▶ _EXERCISE PROMPT_
Keep every line in which "picture" occurs and drop the rest of the data.

(Document structure recognition data)

================

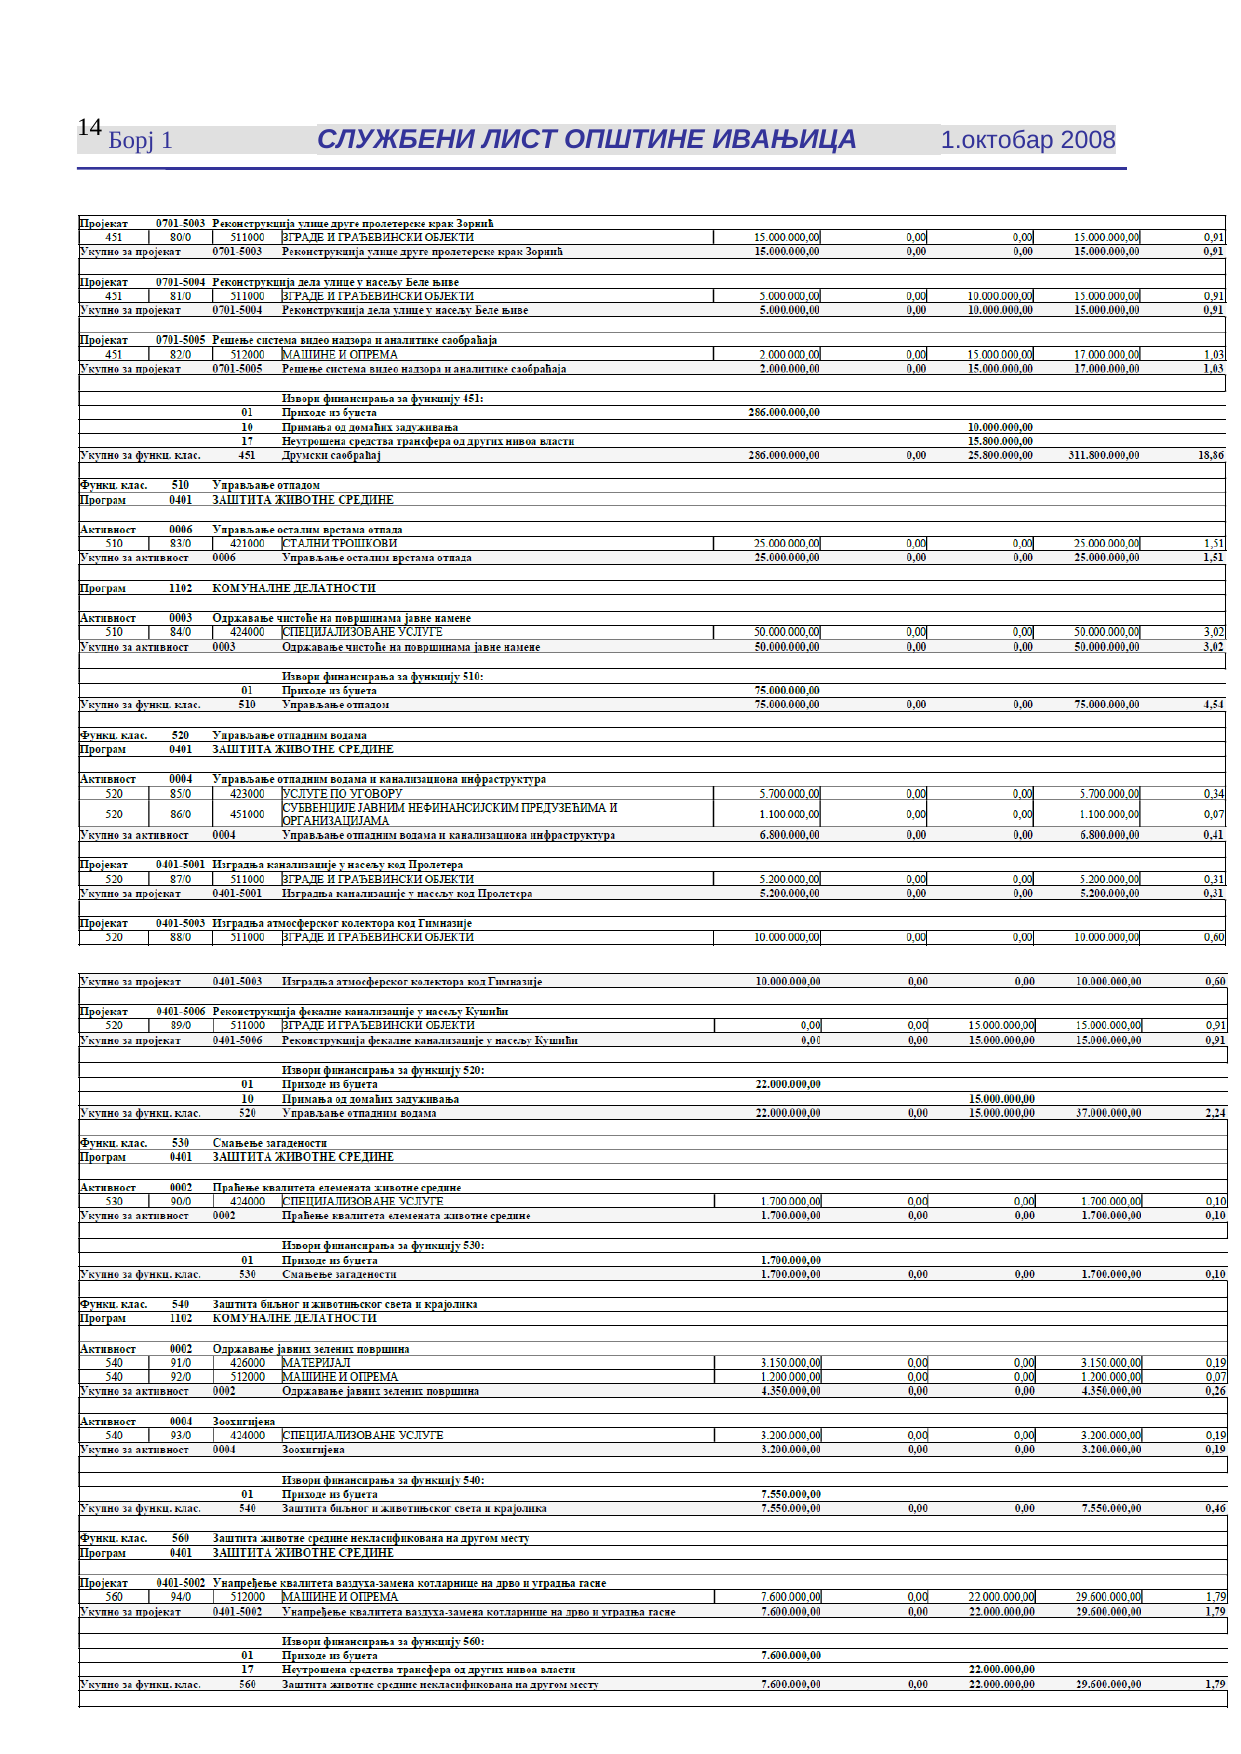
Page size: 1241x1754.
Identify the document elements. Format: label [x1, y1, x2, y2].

picture [76, 212, 1229, 947]
picture [76, 971, 1229, 1712]
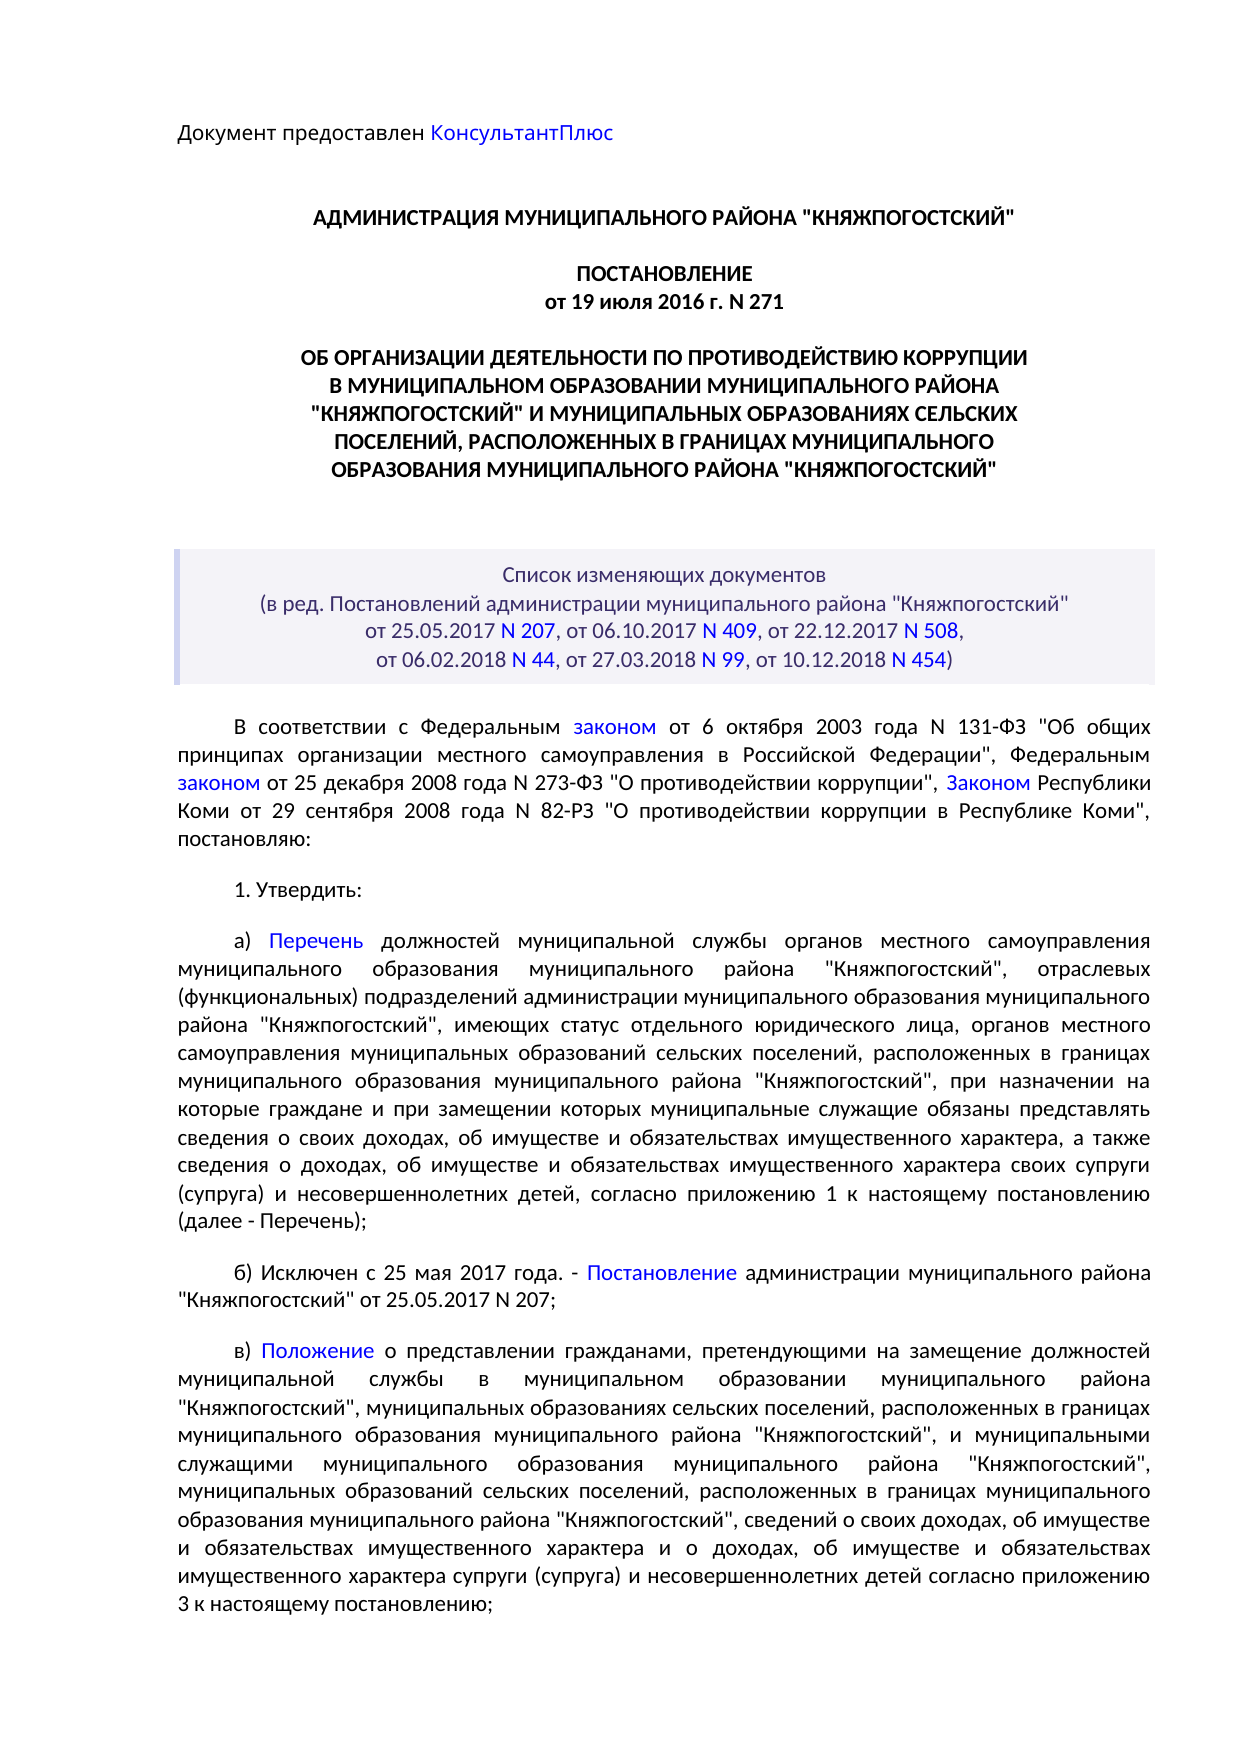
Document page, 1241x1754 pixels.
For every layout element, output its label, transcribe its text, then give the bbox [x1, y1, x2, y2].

title ОБ ОРГАНИЗАЦИИ ДЕЯТЕЛЬНОСТИ ПО ПРОТИВОДЕЙСТВИЮ КОРРУПЦИИ [177, 343, 1152, 371]
title В МУНИЦИПАЛЬНОМ ОБРАЗОВАНИИ МУНИЦИПАЛЬНОГО РАЙОНА [177, 371, 1152, 399]
text б) Исключен с 25 мая 2017 года. - Постановление администрации муниципального района "Княжпогостский" от 25.05.2017 N 207; [177, 1258, 1152, 1314]
title ОБРАЗОВАНИЯ МУНИЦИПАЛЬНОГО РАЙОНА "КНЯЖПОГОСТСКИЙ" [177, 455, 1152, 483]
title ПОСЕЛЕНИЙ, РАСПОЛОЖЕННЫХ В ГРАНИЦАХ МУНИЦИПАЛЬНОГО [177, 427, 1152, 455]
title Документ предоставлен КонсультантПлюс [177, 118, 1152, 175]
text 1. Утвердить: [177, 876, 1152, 903]
text в) Положение о представлении гражданами, претендующими на замещение должностей муниципальной службы в муниципальном образовании муниципального района "Княжпогостский", муниципальных образованиях сельских поселений, расположенных в границах муниципального образования муниципального района "Княжпогостский", и муниципальными служащими муниципального образования муниципального района "Княжпогостский", муниципальных образований сельских поселений, расположенных в границах муниципального образования муниципального района "Княжпогостский", сведений о своих доходах, об имуществе и обязательствах имущественного характера и о доходах, об имуществе и обязательствах имущественного характера супруги (супруга) и несовершеннолетних детей согласно приложению 3 к настоящему постановлению; [177, 1337, 1152, 1617]
title от 19 июля 2016 г. N 271 [177, 287, 1152, 315]
title ПОСТАНОВЛЕНИЕ [177, 259, 1152, 287]
title АДМИНИСТРАЦИЯ МУНИЦИПАЛЬНОГО РАЙОНА "КНЯЖПОГОСТСКИЙ" [177, 203, 1152, 231]
text В соответствии с Федеральным законом от 6 октября 2003 года N 131-ФЗ "Об общих принципах организации местного самоуправления в Российской Федерации", Федеральным законом от 25 декабря 2008 года N 273-ФЗ "О противодействии коррупции", Законом Республики Коми от 29 сентября 2008 года N 82-РЗ "О противодействии коррупции в Республике Коми", постановляю: [177, 712, 1152, 853]
title "КНЯЖПОГОСТСКИЙ" И МУНИЦИПАЛЬНЫХ ОБРАЗОВАНИЯХ СЕЛЬСКИХ [177, 399, 1152, 427]
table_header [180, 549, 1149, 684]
text а) Перечень должностей муниципальной службы органов местного самоуправления муниципального образования муниципального района "Княжпогостский", отраслевых (функциональных) подразделений администрации муниципального образования муниципального района "Княжпогостский", имеющих статус отдельного юридического лица, органов местного самоуправления муниципальных образований сельских поселений, расположенных в границах муниципального образования муниципального района "Княжпогостский", при назначении на которые граждане и при замещении которых муниципальные служащие обязаны представлять сведения о своих доходах, об имуществе и обязательствах имущественного характера, а также сведения о доходах, об имуществе и обязательствах имущественного характера своих супруги (супруга) и несовершеннолетних детей, согласно приложению 1 к настоящему постановлению (далее - Перечень); [177, 926, 1152, 1235]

================

▶ _SOLUTION FOR THIS EXERCISE_
picture [76, 212, 1229, 947]
picture [76, 971, 1229, 1712]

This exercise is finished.